God Of War III ise, konsolun bütün gücünü kullanarak çıtayı daha da yükseltecekti. 2010 yılında ilk oynadığım dönemle ilgili şunu çok rahat söylebilirim; öyle bir anı oyun oynadığım yıllar içinde ikinci kez yaşamadım sanırım. God Of War II’den God Of War III’e geçişteki o grafiksel sıçrama, gerçekten dudak uçuklatıcıydı. Fevkalade bir intro ve arkasından o ana kadar gördüğüm en epik, en havalı açılış sahnesi ile oyun karşımdaydı. Oyunun ilk yarım saati tamamıyla oyuncuyu gazlamak için yapılmıştı. Olympus Tanrıları ve Titanlar arasında geçen savaşı, sinematik kamera açıları ile deneyimlemek tarifsiz bir histi.
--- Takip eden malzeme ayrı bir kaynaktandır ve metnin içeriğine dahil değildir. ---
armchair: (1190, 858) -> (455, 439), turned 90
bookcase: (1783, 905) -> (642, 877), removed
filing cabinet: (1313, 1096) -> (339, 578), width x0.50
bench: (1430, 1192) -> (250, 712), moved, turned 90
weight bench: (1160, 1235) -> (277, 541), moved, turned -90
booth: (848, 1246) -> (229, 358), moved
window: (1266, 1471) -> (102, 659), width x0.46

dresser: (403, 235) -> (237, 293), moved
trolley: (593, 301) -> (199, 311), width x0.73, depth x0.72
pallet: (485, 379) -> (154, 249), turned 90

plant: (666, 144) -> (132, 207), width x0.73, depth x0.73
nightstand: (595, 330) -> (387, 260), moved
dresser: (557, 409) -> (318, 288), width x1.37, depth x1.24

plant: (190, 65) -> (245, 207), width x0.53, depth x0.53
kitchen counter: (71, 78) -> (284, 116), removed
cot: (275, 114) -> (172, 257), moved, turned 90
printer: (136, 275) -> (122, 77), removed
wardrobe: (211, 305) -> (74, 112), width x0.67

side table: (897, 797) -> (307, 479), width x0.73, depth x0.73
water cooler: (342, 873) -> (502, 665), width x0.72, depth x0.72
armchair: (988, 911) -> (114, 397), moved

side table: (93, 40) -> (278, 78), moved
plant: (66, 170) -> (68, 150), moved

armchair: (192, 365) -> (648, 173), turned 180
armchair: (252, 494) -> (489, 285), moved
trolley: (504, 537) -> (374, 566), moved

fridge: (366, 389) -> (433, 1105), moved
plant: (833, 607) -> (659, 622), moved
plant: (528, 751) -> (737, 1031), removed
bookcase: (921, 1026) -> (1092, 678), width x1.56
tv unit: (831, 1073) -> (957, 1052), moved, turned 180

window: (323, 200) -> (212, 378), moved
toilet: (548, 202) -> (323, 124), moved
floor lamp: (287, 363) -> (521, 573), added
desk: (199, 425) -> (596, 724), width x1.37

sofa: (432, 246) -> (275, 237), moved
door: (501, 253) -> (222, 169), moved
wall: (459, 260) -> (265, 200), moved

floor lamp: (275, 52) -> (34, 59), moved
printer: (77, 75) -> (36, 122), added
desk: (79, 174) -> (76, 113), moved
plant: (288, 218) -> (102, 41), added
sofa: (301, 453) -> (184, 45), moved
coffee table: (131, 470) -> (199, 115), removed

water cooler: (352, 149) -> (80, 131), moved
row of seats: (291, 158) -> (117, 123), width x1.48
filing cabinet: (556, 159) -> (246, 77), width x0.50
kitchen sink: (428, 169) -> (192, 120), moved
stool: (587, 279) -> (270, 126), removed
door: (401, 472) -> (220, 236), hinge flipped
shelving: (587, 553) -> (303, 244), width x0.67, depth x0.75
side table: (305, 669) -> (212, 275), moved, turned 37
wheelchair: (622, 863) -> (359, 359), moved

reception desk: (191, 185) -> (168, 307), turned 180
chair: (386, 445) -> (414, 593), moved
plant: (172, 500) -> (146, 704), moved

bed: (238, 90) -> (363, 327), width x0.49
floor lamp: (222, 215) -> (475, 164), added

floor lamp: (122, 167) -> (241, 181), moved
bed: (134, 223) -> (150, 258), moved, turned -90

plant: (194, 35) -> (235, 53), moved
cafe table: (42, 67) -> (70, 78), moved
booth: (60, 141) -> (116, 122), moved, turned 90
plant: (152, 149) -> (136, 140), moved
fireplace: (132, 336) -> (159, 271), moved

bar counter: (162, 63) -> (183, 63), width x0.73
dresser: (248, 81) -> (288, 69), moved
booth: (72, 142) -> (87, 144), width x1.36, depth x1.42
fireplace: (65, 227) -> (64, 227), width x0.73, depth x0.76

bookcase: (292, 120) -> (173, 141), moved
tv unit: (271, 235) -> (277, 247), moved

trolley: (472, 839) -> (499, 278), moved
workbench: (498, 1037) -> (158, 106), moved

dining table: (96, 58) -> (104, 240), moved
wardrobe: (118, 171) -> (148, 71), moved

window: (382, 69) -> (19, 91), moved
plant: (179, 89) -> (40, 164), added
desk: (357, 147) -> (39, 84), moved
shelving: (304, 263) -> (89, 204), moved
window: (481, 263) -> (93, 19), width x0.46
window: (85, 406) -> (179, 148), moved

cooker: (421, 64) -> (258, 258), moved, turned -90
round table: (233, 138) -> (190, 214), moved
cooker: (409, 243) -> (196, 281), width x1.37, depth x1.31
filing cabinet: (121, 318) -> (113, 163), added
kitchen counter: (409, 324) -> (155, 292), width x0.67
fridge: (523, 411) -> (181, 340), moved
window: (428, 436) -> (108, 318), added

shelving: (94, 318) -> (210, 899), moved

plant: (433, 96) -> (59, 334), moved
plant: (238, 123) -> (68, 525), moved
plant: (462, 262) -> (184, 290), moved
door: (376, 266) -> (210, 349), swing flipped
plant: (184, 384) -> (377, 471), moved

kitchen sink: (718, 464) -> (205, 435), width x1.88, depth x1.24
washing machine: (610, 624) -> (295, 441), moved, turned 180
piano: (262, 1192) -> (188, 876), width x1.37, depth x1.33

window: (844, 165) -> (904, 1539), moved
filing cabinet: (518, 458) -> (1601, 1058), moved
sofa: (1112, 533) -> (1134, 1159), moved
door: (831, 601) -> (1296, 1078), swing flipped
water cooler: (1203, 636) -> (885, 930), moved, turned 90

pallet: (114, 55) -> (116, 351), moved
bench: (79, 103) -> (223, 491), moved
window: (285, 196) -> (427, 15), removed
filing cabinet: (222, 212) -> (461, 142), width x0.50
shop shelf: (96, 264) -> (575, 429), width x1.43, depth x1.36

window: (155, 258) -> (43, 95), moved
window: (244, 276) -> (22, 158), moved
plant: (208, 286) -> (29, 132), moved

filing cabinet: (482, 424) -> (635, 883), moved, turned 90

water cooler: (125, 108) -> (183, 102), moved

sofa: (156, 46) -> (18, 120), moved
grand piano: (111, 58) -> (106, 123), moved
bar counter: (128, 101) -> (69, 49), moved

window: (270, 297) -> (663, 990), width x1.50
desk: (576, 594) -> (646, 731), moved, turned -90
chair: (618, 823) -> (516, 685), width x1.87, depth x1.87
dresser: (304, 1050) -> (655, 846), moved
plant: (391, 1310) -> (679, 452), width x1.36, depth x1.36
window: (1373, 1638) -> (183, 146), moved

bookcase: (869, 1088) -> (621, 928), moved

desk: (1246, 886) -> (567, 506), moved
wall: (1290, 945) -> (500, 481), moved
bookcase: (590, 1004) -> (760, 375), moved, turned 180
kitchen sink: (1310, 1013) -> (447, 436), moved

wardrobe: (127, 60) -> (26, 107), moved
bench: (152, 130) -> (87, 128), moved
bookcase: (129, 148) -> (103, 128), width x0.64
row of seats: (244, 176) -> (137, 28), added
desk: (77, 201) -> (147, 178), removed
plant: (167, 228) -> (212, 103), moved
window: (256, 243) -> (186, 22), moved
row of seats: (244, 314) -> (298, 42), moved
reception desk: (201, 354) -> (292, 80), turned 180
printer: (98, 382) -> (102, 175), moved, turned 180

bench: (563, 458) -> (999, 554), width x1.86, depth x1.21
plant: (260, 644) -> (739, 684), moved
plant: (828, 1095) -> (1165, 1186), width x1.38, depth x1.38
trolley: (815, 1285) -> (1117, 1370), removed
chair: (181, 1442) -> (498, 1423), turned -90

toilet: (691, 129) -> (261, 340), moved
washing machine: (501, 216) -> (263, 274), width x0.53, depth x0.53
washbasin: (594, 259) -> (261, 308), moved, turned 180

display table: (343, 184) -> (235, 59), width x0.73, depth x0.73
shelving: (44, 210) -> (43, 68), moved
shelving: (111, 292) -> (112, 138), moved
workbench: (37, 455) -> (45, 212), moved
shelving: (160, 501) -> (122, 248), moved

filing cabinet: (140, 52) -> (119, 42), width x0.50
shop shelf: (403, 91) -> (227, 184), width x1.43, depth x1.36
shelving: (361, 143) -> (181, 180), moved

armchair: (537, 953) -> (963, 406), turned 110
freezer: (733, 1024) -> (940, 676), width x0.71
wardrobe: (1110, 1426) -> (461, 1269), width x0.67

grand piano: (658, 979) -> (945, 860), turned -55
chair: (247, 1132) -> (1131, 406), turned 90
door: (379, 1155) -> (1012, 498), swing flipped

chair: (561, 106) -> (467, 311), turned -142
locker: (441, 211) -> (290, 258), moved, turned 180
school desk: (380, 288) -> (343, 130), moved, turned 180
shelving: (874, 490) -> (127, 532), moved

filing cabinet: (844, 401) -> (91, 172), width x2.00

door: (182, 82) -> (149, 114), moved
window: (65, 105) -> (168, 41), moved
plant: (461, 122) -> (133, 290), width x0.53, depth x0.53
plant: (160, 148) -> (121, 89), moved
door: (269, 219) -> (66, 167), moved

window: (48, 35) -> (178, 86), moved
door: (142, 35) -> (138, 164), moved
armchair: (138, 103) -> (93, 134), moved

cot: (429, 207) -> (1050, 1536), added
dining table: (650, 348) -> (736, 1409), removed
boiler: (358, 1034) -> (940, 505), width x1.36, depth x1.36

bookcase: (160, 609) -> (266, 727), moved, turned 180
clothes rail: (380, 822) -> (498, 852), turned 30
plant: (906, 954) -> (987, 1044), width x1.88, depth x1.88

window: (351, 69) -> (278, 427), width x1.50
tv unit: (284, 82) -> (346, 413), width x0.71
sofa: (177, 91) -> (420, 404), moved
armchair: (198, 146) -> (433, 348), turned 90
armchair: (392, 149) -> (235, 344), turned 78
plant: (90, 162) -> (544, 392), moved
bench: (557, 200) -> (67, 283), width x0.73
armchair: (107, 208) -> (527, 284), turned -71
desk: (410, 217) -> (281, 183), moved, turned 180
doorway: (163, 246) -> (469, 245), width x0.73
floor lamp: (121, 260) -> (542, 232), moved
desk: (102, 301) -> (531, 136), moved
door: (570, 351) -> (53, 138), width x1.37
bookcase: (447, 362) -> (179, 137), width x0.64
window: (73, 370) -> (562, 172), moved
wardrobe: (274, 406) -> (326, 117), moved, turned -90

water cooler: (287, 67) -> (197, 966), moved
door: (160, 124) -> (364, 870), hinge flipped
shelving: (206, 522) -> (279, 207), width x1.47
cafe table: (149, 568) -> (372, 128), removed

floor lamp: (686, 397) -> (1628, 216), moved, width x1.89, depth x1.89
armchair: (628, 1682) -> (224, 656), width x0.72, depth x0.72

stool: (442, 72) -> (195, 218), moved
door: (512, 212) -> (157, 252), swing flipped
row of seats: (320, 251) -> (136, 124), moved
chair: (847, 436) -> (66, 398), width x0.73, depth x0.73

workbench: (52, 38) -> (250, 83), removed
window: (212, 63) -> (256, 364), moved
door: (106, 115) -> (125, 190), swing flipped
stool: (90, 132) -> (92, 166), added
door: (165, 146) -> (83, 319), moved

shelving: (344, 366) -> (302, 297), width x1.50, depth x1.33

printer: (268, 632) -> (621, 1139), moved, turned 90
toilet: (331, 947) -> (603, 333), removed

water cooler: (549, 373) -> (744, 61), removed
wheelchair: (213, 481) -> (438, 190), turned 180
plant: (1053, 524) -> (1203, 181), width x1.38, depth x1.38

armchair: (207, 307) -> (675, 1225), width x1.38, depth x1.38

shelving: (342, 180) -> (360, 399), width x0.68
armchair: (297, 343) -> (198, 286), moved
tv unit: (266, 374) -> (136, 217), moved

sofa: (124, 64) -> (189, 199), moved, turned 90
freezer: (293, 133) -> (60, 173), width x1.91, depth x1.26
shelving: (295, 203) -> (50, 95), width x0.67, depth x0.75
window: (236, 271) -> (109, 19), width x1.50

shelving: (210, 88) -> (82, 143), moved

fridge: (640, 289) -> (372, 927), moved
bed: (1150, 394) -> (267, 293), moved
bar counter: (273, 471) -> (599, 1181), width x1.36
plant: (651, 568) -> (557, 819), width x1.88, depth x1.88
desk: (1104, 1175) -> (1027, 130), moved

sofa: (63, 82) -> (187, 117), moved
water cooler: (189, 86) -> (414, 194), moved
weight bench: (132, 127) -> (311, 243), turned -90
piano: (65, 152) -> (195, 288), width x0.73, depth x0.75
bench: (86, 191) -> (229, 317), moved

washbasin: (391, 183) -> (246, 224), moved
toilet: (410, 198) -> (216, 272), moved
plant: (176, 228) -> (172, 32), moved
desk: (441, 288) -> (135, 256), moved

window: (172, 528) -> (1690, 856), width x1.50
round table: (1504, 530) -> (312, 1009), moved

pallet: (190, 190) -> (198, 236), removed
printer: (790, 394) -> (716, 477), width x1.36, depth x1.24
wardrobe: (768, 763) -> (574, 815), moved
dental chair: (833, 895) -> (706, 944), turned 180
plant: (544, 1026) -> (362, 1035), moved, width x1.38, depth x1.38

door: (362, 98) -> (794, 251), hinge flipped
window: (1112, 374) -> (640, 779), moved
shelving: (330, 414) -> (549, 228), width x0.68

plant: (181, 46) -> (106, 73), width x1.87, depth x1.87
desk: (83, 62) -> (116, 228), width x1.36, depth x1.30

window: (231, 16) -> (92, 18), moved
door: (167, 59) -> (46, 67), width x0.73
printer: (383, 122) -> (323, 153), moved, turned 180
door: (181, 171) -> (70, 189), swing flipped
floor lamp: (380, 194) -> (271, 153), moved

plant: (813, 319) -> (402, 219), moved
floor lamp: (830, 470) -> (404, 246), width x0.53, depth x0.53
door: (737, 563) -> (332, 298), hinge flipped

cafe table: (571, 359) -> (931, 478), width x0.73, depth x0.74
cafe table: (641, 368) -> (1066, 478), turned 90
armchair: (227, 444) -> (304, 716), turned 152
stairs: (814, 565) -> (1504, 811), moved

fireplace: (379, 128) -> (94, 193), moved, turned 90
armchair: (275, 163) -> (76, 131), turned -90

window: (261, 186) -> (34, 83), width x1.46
Bu sinematik kamera açılarına birçok oyuncu Uncharted serisi ile aşinadır, ama orada kamera çoğu yerde sizin kontrolünüzdedir. Fakat God Of War’da kamera tamamen önceden belirlenmiş açılardan size oyunu sahneler ve bu iyi kullanıldığında, içinde oyun oynadığınız bir sinema deneyimi yaşatır.
Bu üçlemeye bir de yan oyunlar eşlik etmişti. Son oyun God Of War Ascension idi. Kötü bir oyun değildi, lakin 2013 yılında 3 yıl önceki oyunun resmen suyunu sıkmak üzere yapılmış gibiydi ve oyunun asıl talihsizliği 2010’da harika duran her şeyin, 2013’te aynı dinamiklerle tekrar ediyor hissi, hatta sinematiklerinin daha kalitesiz ve yapmacık durmasıydı. Bu oyunla markayı sömürmek isteyen firmayı sert kayaya çarptıran asıl şey ise, o yıl Grand Theft Auto V ve The Last of Us gibi, biri linear diğeri ise açık dünya oyunlarında zirveyi temsil eden iki oyunun piyasaya çıkmasıydı.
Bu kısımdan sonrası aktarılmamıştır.